Purpose : Loss of muscle power has a significant impact on mobility in geriatric populations, so this study sought to determine the extent and time course of performance decline in power-centric events throughout the life span via retrospective analyses of masters and elite track-and-field data. Methods : Four track-and-field events were selected based on maximal power output: the 100-m dash, long jump, high jump, and triple jump. Elite and masters athlete data were gathered from the World Masters Outdoor Championships and the International Amateur Athletic Federation World Athletics Championships (17,945 individual results). Data were analyzed by fitting individual and group results to quadratic and linear models. Results : Average age of peak performance in all events was 27.8 (0.8) years for men and 28.3 (0.8) years for women. Athlete performance decline best matched a linear model for the 5 years following peak performance (mean R 2  = .68 [.20]) and for ages 35–60, but best matched a quadratic model for ages 60–90 and 35–90 (mean R 2  = .75 [.12]).
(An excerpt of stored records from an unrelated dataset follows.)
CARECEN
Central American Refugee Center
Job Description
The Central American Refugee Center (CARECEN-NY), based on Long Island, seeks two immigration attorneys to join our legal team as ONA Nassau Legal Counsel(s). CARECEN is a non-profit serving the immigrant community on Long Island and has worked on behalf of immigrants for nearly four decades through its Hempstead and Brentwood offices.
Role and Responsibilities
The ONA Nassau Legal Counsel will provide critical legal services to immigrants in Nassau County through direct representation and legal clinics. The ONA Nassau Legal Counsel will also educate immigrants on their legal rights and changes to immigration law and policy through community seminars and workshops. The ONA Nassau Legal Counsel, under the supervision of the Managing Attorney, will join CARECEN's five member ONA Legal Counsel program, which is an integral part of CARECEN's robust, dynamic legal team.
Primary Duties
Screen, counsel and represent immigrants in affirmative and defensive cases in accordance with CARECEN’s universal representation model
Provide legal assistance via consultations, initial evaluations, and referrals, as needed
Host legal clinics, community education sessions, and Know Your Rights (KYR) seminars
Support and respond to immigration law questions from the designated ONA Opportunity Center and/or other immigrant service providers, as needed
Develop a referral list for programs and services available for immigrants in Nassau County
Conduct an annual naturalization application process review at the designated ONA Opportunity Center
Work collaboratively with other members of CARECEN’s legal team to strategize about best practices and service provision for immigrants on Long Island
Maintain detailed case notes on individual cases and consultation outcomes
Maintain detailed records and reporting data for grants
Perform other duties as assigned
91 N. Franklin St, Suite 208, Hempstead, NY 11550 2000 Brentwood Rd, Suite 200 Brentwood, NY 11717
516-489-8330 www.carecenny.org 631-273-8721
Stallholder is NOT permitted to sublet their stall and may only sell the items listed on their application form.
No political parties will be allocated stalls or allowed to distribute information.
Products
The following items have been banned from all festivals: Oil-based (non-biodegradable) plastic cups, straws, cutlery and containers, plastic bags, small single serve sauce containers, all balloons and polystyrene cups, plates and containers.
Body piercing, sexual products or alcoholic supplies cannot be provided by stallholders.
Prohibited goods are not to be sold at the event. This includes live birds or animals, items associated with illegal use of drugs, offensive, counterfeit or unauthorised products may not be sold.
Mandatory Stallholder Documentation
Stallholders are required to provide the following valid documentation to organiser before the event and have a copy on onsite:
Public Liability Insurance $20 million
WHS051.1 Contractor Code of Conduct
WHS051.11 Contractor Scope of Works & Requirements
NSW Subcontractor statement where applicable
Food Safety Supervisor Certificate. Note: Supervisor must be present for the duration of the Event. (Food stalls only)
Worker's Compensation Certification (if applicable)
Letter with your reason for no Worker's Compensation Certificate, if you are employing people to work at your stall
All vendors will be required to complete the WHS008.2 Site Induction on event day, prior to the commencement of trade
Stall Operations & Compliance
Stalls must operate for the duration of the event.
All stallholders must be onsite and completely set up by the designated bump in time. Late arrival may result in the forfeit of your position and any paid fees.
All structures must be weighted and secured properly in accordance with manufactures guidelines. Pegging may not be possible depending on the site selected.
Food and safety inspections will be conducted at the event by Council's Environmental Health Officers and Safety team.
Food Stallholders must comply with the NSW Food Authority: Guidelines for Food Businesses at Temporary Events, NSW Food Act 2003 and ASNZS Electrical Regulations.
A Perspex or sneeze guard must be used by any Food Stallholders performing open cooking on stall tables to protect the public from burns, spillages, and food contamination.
The average rate of decline for the masters data ages 35–60 ranged from 0.55% per year for men’s 100-m dash to 1.04% per year for women’s long jump. A significant age × sex interaction existed between men and women, with men declining faster throughout life in all events except the 100-m dash. Conclusions : Performance decline begins in the early 30s and is linear through middle age. This pattern of decline provides a basis for further research on power-decline pathophysiology and preventive measures starting in the 30s.